Musgrove called out on the intercom, “I’ve got no power! No power! I can’t get up!” There was no reply. The rest of the crew were bailing out already, and besides, Musgrove knew there was nothing the crew could do for him anyway. He was on his own.

Musgrove realized he had to use the backup method for raising the turret—a hand crank that relied on pure muscle and a few gears to lift the heavy mechanism up into the fuselage. He had taught his students this lesson a thousand times and now it was his turn to put it to use. Musgrove wasted no time grabbing the crank and furiously winding, winding, and winding. He could feel the turret moving, but he was sure the ground was coming up faster. Musgrove’s adrenaline surged and sweat poured off his face as he cranked as hard and as fast as he could in the cramped bubble, his heart pounding so vigorously he felt it throbbing in his eardrums.

I’ve got to get out! I’ve got to get out before I’m too low for my chute to work!

Musgrove cranked the handle for almost ten minutes, his wide eyes focused intently on the landscape below, trying to gauge how low the plane was getting. Finally, with his arms searing from the work, the turret was up in the fuselage far enough for Musgrove to get out. He furiously undid the latches and scrambled out of the hatch, crawling out backwards. He stood up quickly and looked around, but he was all alone. There was no one else on the bomber with Musgrove. In the ten minutes it took him to get back up into the plane, they had all successfully abandoned ship, even the pilots who customarily were the last out. They knew it would take Musgrove a while and they couldn’t do anything to help, so they wisely left without him. Musgrove was eager to follow them, so he went to the spot where he had stowed his parachute at the beginning of the flight, in a corner of the fuselage framing just behind the ball turret.

It wasn’t there.

The rough flight and flak concussions over Ploesti had bounced the plane around so much that Musgrove’s parachute wasn’t where he left it. It took a panic-filled moment to look around and find it; then Musgrove quickly attached it to the parachute harness he already wore. With the parachute in place, Musgrove went to a side door and looked out. The plane was getting lower all the time, but he thought it was still high enough for his chute to work.
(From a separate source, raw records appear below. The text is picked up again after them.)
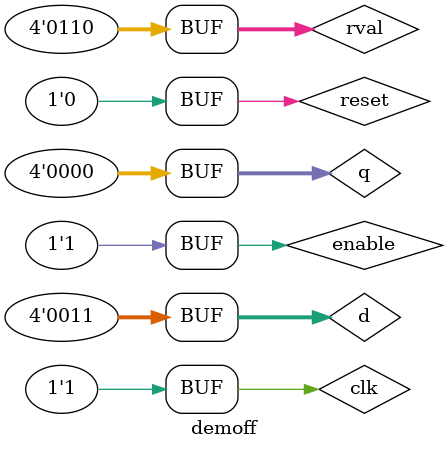
<source format=sv>
module demoff();
logic [3:0] d, rval, q;
logic clk, reset, enable;
flipR rar(clk,reset,enable,d,rval,q);
initial begin
    #20; reset=0; rval=6;q=0; d=0;
    #10; clk=0;q=0;  
    #10; reset=1;
    #10; reset=0;
    #10 enable=1; d=3;
    #10 clk=1;

end

endmodule
</source>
He got down on his knees, as he had been trained, and rolled out into the rushing wind.

After waiting as long as he could stand, to ensure he was clear of the plane, Musgrove pulled the rip cord on his parachute and braced for the sharp jerk on his harness. He had already winced in anticipation when he realized nothing was happening. He looked down to make sure he had really pulled the rip cord and, sure enough, there was the thing clenched tightly in his hand. His chute wasn’t opening.

Furiously, as fast as he could while in a free fall from about ten thousand feet high, Musgrove reached into the parachute pack and dug out the cloth with his own hands. He grabbed the soft silk and pulled over and over, until a pocket of the cloth caught the air and the rest exploded out above him.